EAST TENNESSEE GEOLOGICAL SOCIETY
  OCTOBER 2014


Monday, October 13, 2014
6:00 - 7:30 pm

Pellissippi State Technical Community College
10915 Hardin Valley Road, Knoxville
J.L. Goins Administration Building, Cafeteria Annex

OCTOBER PRESENTATION

Characterizing Groundwater Alteration by Hydraulic Fracturing
Using Radionuclides and Stable Isotopes

By
St. Thomas LeDoux, MS Candidate
University of Tennessee
Department of Earth and Planetary Sciences

Knoxville, Tennessee

Each year the Department of Earth and Planetary Sciences at UTK offers a course on Professional Presentations (Geology 596) to provide a formal opportunity for students to develop their oral communication skills. This one-credit course involves writing an abstract and preparing, practicing, and delivering a 15-minute professional presentation on any geological topic of interest, usually a portion of their thesis/dissertation research. The students present their talks at a departmental seminar and are ranked by the faculty. This year ETGS has partnered with UTK to further broaden this valuable experience by recognizing the best Masters- and best Doctoral-student presentations and inviting them to reprise their talks.

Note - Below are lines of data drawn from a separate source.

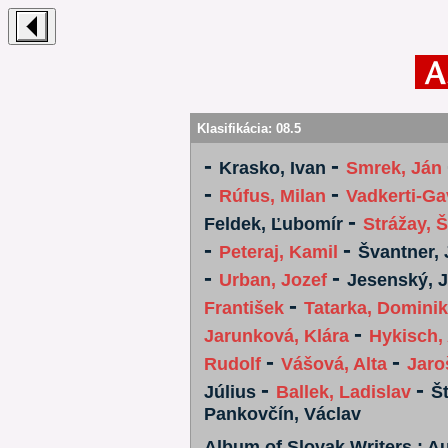
Klasifikácia:
08.5
-
-
Krasko, Ivan
Smrek, Ján
-
-
Rúfus, Milan
Vadkerti-Ga
-
Feldek, Ľubomír
Strážay, 
-
-
Peteraj, Kamil
Švantner, 
-
-
Urban, Jozef
Jesenský, 
-
František
Tatarka, Dominik
-
Jarunková, Klára
Hykisch,
-
-
Rudolf
Vášová, Alta
Jaro
-
-
Július
Ballek, Ladislav
Š
Pankovčín, Václav
Album of Slovak Writers : Au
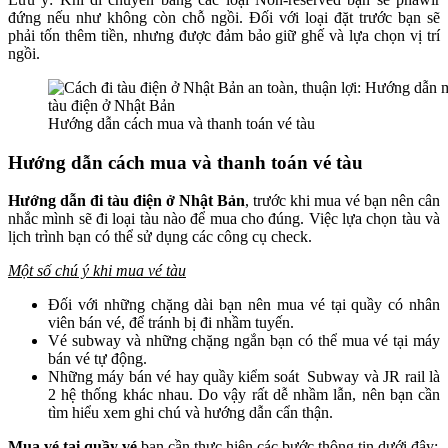
đứng nếu như không còn chỗ ngồi. Đối với loại đặt trước bạn sẽ
phải tốn thêm tiền, nhưng được đảm bảo giữ ghế và lựa chọn vị trí
ngồi.
Hướng dẫn cách mua và thanh toán vé tàu
Hướng dẫn cách mua và thanh toán vé tàu
Hướng dẫn đi tàu điện ở Nhật Bản
, trước khi mua vé bạn nên cân
nhắc mình sẽ đi loại tàu nào để mua cho đúng. Việc lựa chọn tàu và
lịch trình bạn có thể sử dụng các công cụ check.
Một số chú ý khi mua vé tàu
Đối với những chặng dài bạn nên mua vé tại quầy có nhân
viên bán vé, để tránh bị đi nhầm tuyến.
Vé subway và những chặng ngắn bạn có thể mua vé tại máy
bán vé tự động.
Những máy bán vé hay quầy kiểm soát Subway và JR rail là
2 hệ thống khác nhau. Do vậy rất dễ nhầm lẫn, nên bạn cần
tìm hiểu xem ghi chú và hướng dẫn cẩn thận.
Mua vé tại quầy vé
bạn cần thực hiện các bước thông tin dưới đây:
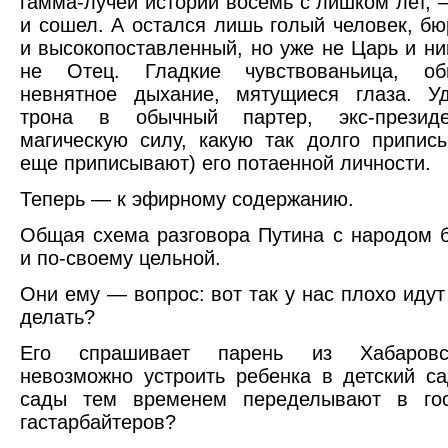
гамма-лучей истории восемь с лишком лет, 
и сошел. А остался лишь голый человек, бюр
и высокопоставленный, но уже не Царь и ни
не Отец. Гладкие чувствованьица, об
невнятное дыхание, мятущиеся глаза. У
трона в обычный партер, экс-президе
магическую силу, какую так долго припис
еще приписывают) его потаенной личности.
Теперь — к эфирному содержанию.
Общая схема разговора Путина с народом 
и по-своему цельной.
Они ему — вопрос: вот так у нас плохо идут
делать?
Его спрашивает парень из Хабаровс
невозможно устроить ребенка в детский са
сады тем временем переделывают в го
гастарбайтеров?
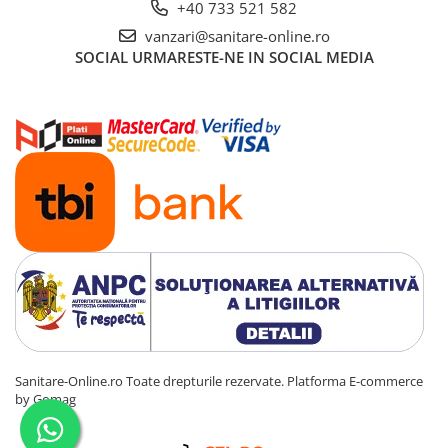
+40 733 521 582
vanzari@sanitare-online.ro
SOCIAL
URMARESTE-NE IN SOCIAL MEDIA
Sanitare-Online.ro Toate drepturile rezervate.
Platforma E-commerce
by Gomag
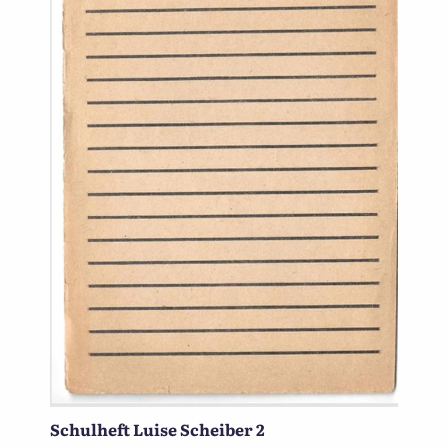
Schulheft Luise Scheiber 2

The winners this year were St. Thomas LeDoux (best Masters presentation) and Nicole Lunning (best Doctoral presentation).  Nicole gave her talk: "Insights from Regolithic Meteorites and a Discussion of Meteorites from Antarctica," during the May Meeting. St. Thomas, who was unable to attend our May meeting because of a prior commitment, has agreed to do an ETGS talk this month.The abstract of his talk are given below.  

  Abstract

Hydraulic fracturing used for shale gas extraction has garnered a great deal of attention and criticism regarding its potential to pollute shallow groundwater and surface water. Over the past decade, several studies have shown that hydraulic fracturing may cause contamination of groundwater and/or surface water. However, the broader scientific literature on this subject is still limited in terms of methodological scope and geographic context, and has been focused primarily on conventional, water-based hydraulic fracturing techniques implemented in the Marcellus Shale region of western Pennsylvania, USA. As a result, the applicability of these findings in alternative shale gas plays—e.g., the shallower Chattanooga Shale, which is fractured using nitrogen foam instead of water—remains largely untested.

This study characterizes groundwater in Letcher County, Kentucky, USA using chemical and isotopic tracers to identify indicators of water pollution from hydraulic fracturing in the Chattanooga Shale. Groundwater samples collected from private drinking water wells have been analyzed for: 1) concentrations of major ions, metals, methane gas, and radon gas; 2) δ13C and δ2H composition of CH4; and 3) δ34S and δ18O composition of SO4. Results from these analyses have been analyzed for each sample site using multiple regression to determine correlations between drinking well water composition and proximity to hydraulically fractured shale gas wells. The methods and analyses implemented in this study are meant to largely mimic previous research in the Marcellus Shale region to verify its applicability in shallower drilling contexts that use less hydraulically-intensive methods to fracture shale deposits.

The chemical composition of the studied groundwater from the Chattanooga Shale has shown different variations compared to the Marcellus Shale. Concentrations of methane gas have shown to marginally increase with proximity to the hydraulically fractured shale gas wells. In contrast, concentrations of radon gas have not exhibited a pattern as a function of proximity to hydraulically fractured wells. The wide variation of δ34S in dissolved sulfate (-1.2 to +34.3%) suggests mixing processes between waters of different origin and/or subsequent alteration by microbial sulfate reduction.